Texte sélectionné:
==*==

Une amende administrative de 10 000 euros peut être infligée à l’intermédiaire qui ne donne pas suite à la demande écrite, visée à l’alinéa précédent. »

Le litige au principal et les questions préjudicielles

18 À la suite de l’entrée en vigueur de l’ordonnance du 23 décembre 2016, l’administration fiscale de la Région de Bruxelles-Capitale a adressé à Airbnb Ireland, le 10 février 2017, une demande d’informations concernant les redevables de la taxe touristique forfaitaire utilisant ses services (ci-après la « première demande d’informations »).

19 Le 31 mars 2017, Airbnb Ireland a émis des réserves quant à cette demande et a proposé d’en discuter avec les autorités régionales. Le 8 août 2017, cette administration lui a fait parvenir une nouvelle demande d’informations, plus ciblée, concernant neuf établissements d’hébergement touristique situés dans la Région de Bruxelles-Capitale (ci-après la « seconde demande d’informations »).

20 Le 8 septembre 2017, Airbnb Ireland a indiqué qu’elle n’y donnerait pas suite, en conséquence de quoi, le 10 novembre 2017, l’administration fiscale de la Région de Bruxelles-Capitale lui a infligé neuf amendes d’un montant de 10 000 euros chacune.

21 Entre la première demande d’informations et la seconde demande d’informations, Airbnb Ireland avait saisi, le 10 juillet 2017, la juridiction de renvoi, à savoir la Cour constitutionnelle (Belgique), d’un recours en annulation de l’article 12 de l’ordonnance du 23 décembre 2016.

==*==

Extrait de données:
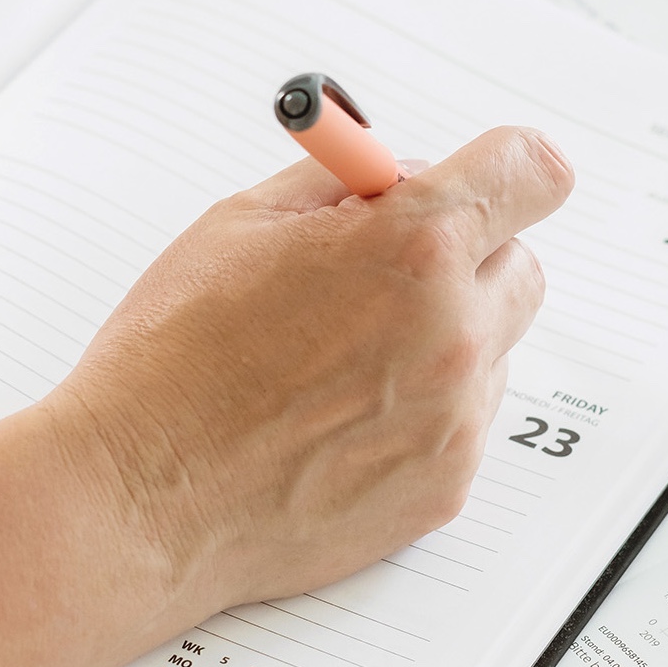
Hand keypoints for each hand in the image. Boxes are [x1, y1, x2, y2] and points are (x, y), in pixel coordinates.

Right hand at [50, 126, 573, 620]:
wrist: (137, 497)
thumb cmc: (168, 361)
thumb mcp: (237, 226)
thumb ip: (337, 185)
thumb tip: (395, 178)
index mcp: (410, 247)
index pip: (531, 173)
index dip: (504, 169)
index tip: (486, 180)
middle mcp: (451, 331)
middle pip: (521, 262)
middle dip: (464, 256)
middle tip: (381, 277)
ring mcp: (455, 418)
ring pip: (491, 349)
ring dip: (439, 339)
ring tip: (333, 366)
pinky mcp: (444, 488)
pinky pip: (463, 425)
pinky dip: (417, 414)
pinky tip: (333, 423)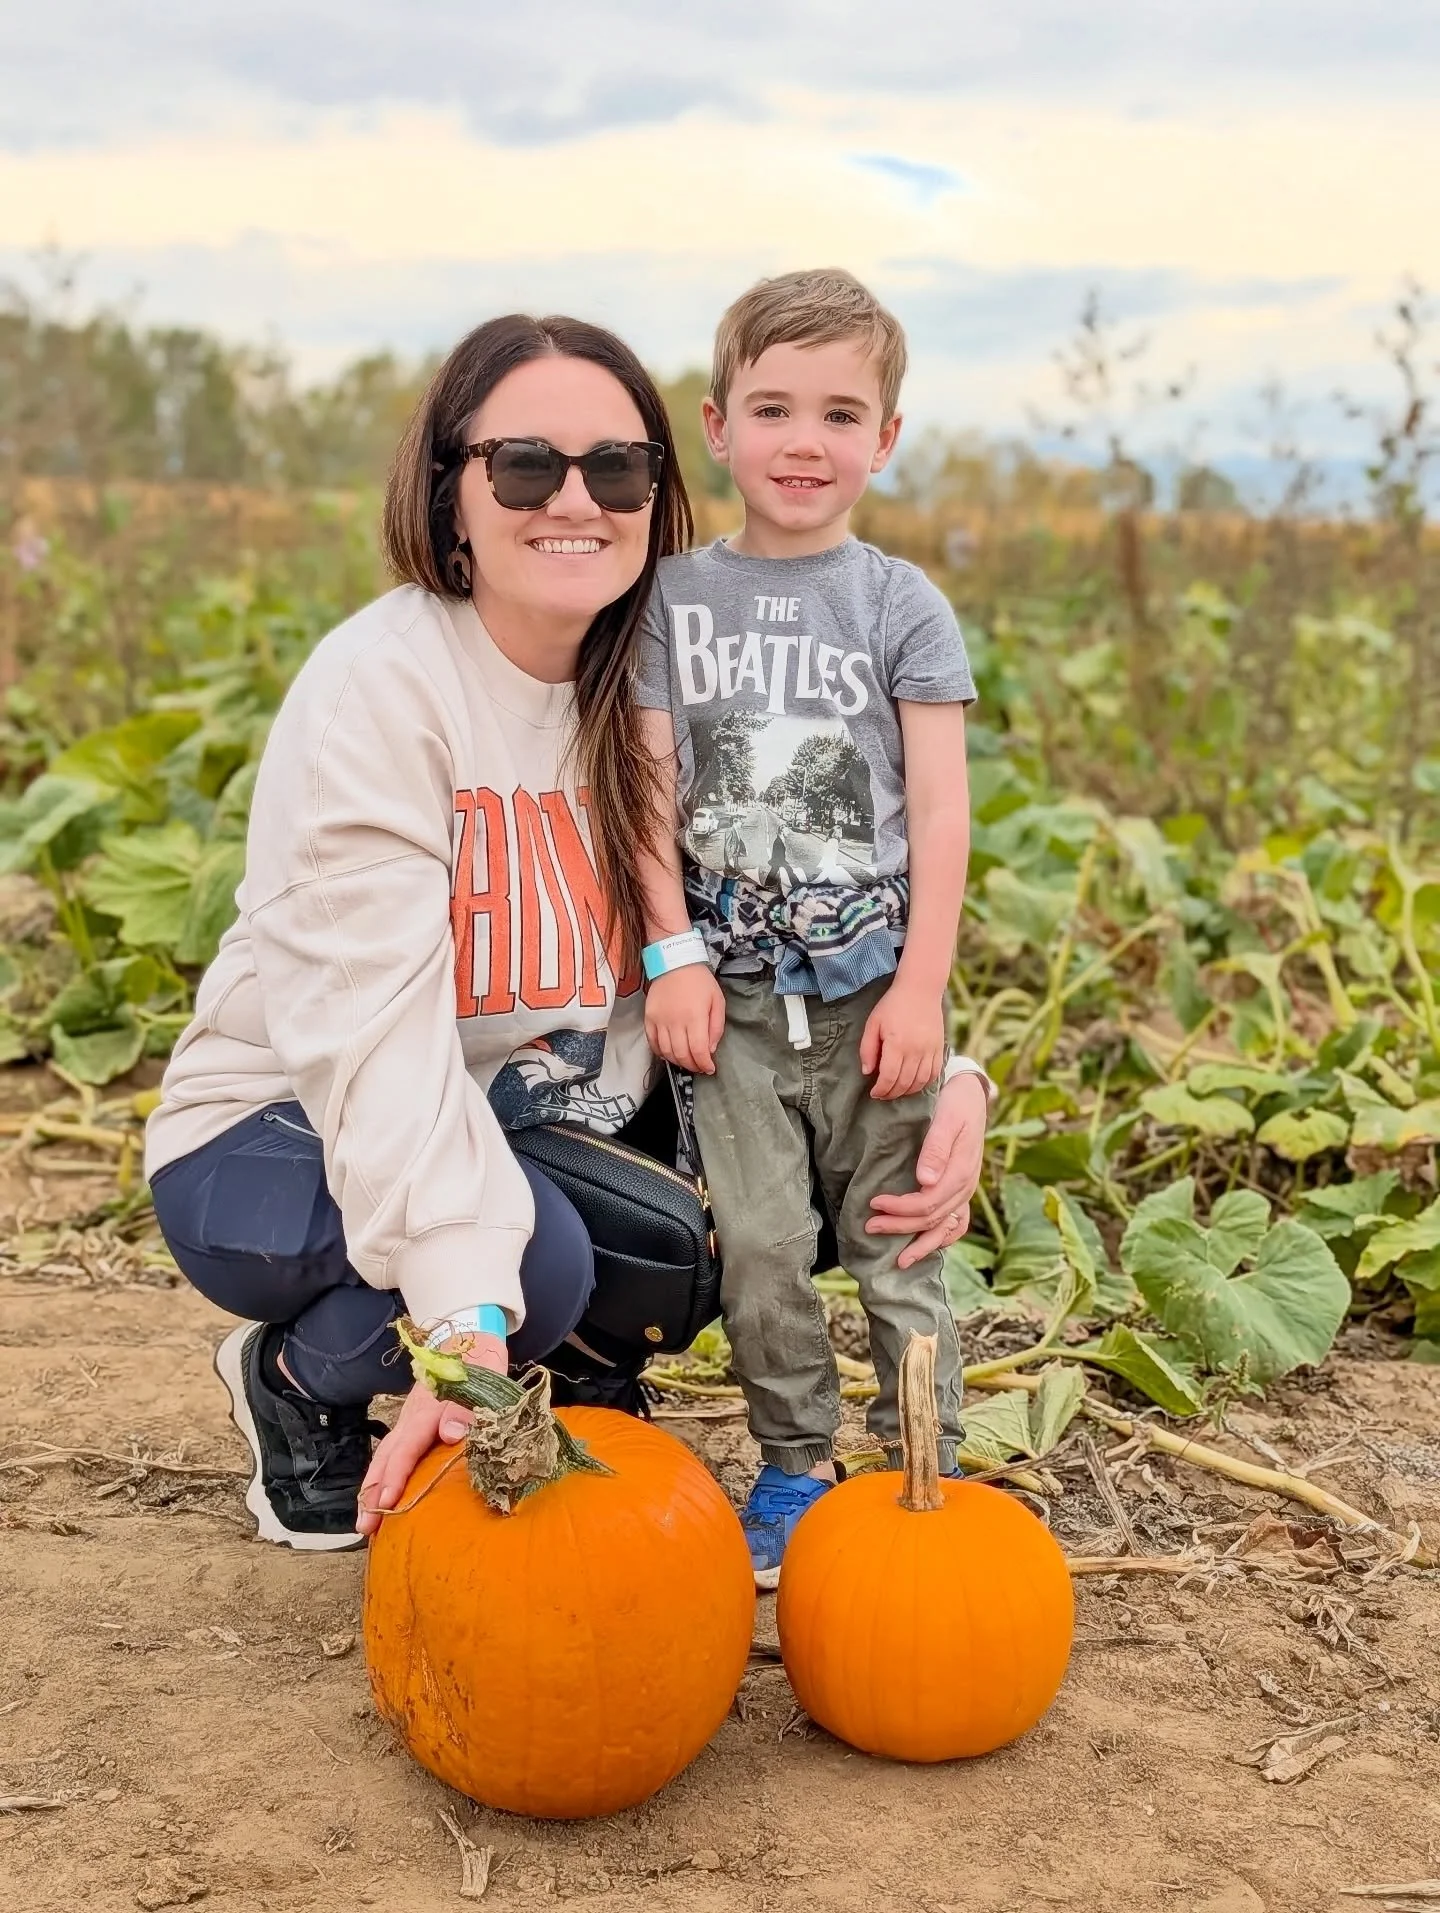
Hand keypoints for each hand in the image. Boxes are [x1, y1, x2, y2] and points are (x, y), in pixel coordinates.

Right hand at [356, 1330, 505, 1535]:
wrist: (468, 1341)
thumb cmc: (478, 1366)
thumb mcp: (481, 1380)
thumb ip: (465, 1408)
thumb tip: (449, 1434)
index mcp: (428, 1410)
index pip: (408, 1447)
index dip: (397, 1476)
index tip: (387, 1501)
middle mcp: (412, 1417)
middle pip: (386, 1456)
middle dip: (373, 1491)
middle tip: (365, 1526)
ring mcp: (409, 1421)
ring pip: (384, 1456)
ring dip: (373, 1487)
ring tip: (365, 1521)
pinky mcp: (412, 1425)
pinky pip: (392, 1453)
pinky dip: (383, 1476)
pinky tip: (380, 1496)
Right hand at [645, 965, 725, 1074]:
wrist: (674, 963)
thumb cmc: (699, 981)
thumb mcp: (717, 1000)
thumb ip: (716, 1027)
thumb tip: (710, 1049)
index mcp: (695, 1016)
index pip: (698, 1050)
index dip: (704, 1064)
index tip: (709, 1068)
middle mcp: (675, 1021)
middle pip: (682, 1055)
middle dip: (692, 1066)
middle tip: (699, 1067)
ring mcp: (659, 1020)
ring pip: (666, 1052)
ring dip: (677, 1062)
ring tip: (686, 1062)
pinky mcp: (649, 1018)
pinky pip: (652, 1042)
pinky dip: (661, 1053)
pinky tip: (670, 1054)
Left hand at [858, 980, 945, 1100]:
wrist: (920, 989)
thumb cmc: (893, 1005)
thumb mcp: (873, 1023)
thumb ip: (867, 1049)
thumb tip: (867, 1072)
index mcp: (897, 1044)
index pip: (889, 1077)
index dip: (881, 1090)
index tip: (874, 1093)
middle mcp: (916, 1050)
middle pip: (904, 1083)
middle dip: (891, 1093)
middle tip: (883, 1095)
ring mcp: (930, 1050)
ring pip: (920, 1082)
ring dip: (907, 1091)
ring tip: (896, 1090)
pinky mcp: (940, 1049)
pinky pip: (934, 1074)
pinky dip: (924, 1084)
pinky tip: (914, 1083)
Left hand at [865, 1071, 988, 1268]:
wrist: (971, 1094)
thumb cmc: (954, 1103)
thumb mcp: (947, 1118)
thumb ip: (936, 1148)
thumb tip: (924, 1181)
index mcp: (960, 1173)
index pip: (927, 1203)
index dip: (900, 1209)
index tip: (873, 1203)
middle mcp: (965, 1187)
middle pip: (931, 1219)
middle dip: (900, 1227)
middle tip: (870, 1227)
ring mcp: (965, 1192)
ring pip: (944, 1228)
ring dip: (921, 1245)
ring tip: (899, 1261)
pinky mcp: (960, 1190)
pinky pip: (955, 1223)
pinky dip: (941, 1238)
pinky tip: (924, 1246)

==*==

Travail à réaliser:
[a] Recopiez mot pour mot le passage du texte sélectionné compris entre « 20 Le 8 septembre » et « 23 décembre 2016. », ces deux bornes incluses.
[b] Quelles dates le texte sélectionné mentionne-t-il ? Citez chacune une seule fois.

Réponses aux consignes:
[a]
20 Le 8 septembre 2017, Airbnb Ireland a indiqué qu’elle n’y donnerait pas suite, en conséquence de quoi, le 10 novembre 2017, l’administration fiscale de la Région de Bruxelles-Capitale lui a infligé neuf amendes d’un montant de 10 000 euros chacune.

21 Entre la première demande d’informations et la seconde demande d’informations, Airbnb Ireland avait saisi, le 10 juillet 2017, la juridiction de renvoi, à savoir la Cour constitutionnelle (Belgique), d’un recours en annulation de l’article 12 de l’ordonnance du 23 décembre 2016.

[b]
- 23 décembre 2016
- 10 février 2017
- 31 mars 2017
- 8 août 2017
- 8 septembre 2017
- 10 novembre 2017
- 10 juillet 2017